Assignment: List each line in the rows below that contains the word "Reading".

Provided information:
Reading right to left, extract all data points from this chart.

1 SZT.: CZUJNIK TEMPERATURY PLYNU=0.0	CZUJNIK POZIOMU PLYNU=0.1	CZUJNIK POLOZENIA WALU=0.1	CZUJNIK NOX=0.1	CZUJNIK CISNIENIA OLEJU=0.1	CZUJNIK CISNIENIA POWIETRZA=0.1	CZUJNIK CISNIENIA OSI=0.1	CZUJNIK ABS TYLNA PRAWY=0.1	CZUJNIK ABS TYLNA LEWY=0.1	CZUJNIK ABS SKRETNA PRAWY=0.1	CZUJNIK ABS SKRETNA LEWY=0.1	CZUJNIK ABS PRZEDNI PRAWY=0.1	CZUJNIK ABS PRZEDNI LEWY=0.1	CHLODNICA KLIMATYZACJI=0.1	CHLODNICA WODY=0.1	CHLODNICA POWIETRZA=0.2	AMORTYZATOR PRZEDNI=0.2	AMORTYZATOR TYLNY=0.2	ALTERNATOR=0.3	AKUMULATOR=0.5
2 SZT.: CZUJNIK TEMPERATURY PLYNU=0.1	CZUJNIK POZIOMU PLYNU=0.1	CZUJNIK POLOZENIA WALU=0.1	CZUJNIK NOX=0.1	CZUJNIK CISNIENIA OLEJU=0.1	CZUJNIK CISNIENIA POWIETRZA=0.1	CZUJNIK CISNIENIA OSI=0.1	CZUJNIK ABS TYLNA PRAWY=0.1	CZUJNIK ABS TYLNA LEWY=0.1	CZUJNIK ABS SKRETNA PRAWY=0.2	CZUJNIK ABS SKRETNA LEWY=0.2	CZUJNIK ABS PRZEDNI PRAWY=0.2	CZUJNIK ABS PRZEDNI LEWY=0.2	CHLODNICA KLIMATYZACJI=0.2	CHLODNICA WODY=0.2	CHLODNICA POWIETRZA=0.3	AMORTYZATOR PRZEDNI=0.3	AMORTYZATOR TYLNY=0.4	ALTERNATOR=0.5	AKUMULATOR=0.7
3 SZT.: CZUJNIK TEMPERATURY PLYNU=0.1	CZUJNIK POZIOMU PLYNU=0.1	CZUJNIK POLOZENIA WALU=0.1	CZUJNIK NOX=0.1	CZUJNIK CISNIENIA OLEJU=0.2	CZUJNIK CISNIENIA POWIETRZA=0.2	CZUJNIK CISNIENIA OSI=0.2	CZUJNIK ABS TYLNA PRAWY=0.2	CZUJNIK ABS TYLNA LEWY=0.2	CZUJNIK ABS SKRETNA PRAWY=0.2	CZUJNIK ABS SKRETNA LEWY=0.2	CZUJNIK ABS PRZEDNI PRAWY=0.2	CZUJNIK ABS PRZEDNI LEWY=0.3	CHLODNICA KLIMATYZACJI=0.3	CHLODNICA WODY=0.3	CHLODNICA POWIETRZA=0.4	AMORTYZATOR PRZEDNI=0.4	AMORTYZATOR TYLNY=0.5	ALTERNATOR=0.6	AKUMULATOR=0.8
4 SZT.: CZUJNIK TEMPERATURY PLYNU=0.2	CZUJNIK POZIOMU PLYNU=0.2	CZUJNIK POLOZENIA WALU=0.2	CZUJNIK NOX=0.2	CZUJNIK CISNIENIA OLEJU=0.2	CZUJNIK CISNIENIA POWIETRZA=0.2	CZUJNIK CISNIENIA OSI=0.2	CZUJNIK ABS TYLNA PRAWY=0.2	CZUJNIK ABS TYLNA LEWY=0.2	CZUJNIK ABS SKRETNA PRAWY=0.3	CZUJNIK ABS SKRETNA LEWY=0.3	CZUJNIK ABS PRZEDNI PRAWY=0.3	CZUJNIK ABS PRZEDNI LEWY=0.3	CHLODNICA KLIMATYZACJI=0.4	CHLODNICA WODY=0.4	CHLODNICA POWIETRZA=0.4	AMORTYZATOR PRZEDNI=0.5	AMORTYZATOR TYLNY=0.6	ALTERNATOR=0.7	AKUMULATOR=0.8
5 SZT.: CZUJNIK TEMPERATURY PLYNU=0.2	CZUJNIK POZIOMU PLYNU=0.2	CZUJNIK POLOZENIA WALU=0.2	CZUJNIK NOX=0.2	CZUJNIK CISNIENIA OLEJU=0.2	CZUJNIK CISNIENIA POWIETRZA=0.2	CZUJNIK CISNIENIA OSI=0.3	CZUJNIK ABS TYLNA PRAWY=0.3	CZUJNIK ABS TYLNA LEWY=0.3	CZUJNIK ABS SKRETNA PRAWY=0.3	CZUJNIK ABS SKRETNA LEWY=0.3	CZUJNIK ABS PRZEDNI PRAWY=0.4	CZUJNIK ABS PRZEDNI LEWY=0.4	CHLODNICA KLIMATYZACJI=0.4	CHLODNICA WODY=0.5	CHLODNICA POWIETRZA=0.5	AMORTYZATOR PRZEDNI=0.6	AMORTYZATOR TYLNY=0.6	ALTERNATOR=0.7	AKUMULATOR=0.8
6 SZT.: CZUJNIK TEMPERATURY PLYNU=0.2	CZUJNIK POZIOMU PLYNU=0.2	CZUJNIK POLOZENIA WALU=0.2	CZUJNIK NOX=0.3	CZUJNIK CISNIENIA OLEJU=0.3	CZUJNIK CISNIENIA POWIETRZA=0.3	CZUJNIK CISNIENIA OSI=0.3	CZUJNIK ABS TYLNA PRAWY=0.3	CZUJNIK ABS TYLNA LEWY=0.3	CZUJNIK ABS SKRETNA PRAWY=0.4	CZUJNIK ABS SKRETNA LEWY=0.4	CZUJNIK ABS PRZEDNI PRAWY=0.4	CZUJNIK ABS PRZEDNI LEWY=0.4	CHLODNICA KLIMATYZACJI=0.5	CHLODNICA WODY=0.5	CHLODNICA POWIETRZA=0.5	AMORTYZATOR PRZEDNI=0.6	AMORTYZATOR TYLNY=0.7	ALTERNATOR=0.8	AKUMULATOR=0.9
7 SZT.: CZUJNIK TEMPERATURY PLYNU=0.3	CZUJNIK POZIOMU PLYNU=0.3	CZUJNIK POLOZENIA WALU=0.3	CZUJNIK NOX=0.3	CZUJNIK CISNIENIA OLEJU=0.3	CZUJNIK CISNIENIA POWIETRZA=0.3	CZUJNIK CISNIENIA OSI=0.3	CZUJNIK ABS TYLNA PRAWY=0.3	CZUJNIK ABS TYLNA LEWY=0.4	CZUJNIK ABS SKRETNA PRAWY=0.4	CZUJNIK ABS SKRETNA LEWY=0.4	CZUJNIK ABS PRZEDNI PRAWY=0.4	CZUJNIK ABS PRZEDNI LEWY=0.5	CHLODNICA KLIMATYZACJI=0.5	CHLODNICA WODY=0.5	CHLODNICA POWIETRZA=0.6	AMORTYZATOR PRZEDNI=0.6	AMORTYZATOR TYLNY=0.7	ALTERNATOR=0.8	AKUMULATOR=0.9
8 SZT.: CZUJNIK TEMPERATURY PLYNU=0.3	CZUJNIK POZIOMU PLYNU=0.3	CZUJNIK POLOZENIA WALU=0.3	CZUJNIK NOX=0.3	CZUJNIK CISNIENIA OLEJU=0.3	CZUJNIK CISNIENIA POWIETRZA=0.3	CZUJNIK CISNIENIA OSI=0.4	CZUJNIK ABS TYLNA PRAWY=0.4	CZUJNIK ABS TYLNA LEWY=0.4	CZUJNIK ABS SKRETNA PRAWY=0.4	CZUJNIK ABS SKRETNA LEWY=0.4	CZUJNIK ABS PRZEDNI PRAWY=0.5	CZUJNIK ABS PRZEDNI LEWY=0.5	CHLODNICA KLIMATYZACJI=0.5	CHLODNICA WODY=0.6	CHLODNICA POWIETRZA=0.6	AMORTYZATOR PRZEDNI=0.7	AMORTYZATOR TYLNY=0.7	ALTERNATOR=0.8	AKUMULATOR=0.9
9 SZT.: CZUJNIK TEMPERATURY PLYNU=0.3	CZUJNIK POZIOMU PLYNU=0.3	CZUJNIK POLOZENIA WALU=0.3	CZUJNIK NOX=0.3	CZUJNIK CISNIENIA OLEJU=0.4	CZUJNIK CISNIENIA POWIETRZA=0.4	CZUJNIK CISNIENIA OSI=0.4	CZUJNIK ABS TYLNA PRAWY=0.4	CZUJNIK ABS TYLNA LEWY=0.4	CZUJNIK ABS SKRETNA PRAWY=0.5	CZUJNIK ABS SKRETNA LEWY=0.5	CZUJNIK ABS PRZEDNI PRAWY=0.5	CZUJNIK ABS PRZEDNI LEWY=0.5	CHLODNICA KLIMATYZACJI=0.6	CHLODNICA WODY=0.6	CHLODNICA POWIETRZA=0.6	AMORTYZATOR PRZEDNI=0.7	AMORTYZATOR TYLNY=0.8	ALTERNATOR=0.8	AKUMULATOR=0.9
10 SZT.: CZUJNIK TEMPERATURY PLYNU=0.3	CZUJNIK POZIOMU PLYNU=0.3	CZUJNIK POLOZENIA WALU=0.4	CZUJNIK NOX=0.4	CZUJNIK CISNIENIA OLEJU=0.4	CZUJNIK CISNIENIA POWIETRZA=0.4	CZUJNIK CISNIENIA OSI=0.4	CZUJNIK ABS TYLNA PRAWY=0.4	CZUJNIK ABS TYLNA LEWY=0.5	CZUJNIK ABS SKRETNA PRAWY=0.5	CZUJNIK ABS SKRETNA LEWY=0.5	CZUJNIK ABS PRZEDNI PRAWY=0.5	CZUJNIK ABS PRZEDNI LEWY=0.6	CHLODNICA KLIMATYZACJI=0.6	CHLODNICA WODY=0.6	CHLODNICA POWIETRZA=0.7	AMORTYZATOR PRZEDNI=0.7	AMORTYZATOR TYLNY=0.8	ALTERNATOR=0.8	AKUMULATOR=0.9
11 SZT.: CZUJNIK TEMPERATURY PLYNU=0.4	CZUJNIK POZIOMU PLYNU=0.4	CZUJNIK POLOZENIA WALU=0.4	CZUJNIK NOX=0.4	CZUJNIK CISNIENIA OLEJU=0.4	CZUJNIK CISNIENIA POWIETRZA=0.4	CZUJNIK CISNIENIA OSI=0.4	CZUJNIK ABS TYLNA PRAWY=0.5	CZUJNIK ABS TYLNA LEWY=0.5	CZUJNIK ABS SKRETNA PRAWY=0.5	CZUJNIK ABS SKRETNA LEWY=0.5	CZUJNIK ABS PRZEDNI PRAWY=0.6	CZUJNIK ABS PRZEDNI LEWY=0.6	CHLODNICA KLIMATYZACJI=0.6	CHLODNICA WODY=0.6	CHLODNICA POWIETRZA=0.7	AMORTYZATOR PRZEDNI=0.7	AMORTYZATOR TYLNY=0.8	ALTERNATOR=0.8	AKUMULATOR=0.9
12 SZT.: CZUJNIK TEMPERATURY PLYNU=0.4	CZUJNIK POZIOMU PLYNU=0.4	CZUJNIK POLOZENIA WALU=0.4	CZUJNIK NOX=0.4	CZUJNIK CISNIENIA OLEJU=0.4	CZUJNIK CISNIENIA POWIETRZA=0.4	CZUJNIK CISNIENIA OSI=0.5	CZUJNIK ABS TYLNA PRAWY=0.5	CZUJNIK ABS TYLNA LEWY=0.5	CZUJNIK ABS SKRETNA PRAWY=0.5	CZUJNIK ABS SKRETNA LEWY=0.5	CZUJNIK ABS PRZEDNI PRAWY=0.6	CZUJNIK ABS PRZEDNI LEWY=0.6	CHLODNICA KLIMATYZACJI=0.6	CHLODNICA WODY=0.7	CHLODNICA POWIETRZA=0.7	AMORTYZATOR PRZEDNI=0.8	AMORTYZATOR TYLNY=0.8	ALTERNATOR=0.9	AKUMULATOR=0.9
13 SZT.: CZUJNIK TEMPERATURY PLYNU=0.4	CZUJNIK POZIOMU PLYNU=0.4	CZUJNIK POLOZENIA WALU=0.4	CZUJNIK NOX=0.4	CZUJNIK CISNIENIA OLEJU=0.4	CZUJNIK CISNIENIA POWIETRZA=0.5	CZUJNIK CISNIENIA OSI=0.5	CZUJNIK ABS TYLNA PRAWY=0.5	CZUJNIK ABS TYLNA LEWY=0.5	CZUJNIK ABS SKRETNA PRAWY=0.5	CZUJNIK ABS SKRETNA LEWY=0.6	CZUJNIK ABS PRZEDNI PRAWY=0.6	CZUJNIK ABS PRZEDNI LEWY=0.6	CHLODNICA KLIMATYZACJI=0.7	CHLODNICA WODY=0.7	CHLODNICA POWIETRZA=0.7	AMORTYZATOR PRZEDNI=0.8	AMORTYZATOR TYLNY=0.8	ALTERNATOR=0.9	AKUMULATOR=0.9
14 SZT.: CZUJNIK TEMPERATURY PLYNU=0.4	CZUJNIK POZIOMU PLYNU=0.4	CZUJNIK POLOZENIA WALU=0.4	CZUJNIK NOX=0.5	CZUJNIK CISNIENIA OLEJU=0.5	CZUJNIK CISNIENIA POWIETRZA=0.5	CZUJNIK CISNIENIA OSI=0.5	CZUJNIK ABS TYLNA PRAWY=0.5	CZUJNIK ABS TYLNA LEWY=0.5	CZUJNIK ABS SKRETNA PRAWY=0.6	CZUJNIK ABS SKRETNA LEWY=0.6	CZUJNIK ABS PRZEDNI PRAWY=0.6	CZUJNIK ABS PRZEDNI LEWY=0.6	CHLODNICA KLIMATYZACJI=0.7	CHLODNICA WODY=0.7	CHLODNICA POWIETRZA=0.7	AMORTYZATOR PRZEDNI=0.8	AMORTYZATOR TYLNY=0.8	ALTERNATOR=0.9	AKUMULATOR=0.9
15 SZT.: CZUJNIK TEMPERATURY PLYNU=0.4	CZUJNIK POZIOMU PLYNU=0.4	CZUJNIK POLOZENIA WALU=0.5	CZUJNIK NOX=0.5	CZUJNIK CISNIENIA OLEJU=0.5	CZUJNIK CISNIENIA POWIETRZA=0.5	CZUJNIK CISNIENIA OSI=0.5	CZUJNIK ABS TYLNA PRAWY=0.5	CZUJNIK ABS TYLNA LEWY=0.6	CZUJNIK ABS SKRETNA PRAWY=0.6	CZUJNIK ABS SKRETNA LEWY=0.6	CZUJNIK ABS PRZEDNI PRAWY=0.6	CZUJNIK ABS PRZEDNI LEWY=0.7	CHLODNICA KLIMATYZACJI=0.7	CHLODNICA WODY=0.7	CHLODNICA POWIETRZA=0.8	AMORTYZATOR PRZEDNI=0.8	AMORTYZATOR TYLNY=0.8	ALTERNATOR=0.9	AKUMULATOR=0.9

Exercise solution:
Reading right to left, extract all data points from this chart.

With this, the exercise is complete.